══ Source material
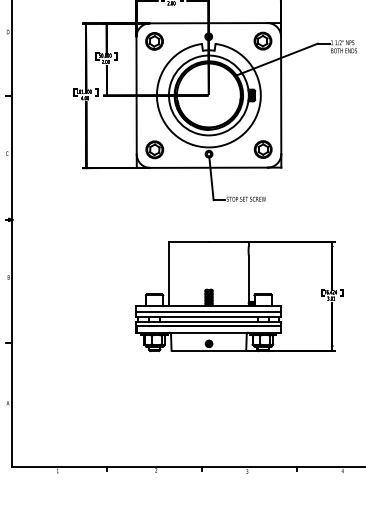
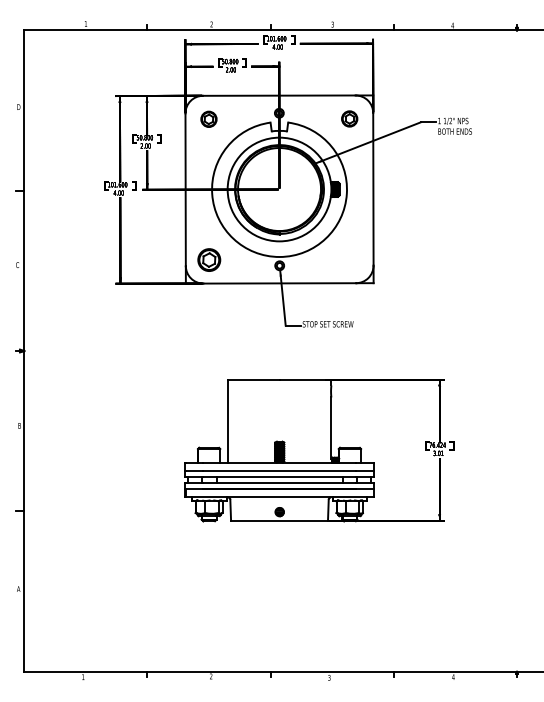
part: (262, 40) -> (349, 118), size x0.7
part: (154, 41) -> (208, 119), size x0.7
part: (262, 149) -> (349, 259), removed

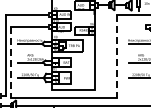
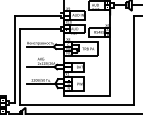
line: (116, 56) -> (133, 60), dashed -> solid
line: (10, 63) -> (19, 68), dashed -> solid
════
- _Problem details_:
The answer is a single number, the count of lines in the records that contain the string "size".

- _Task response_:
2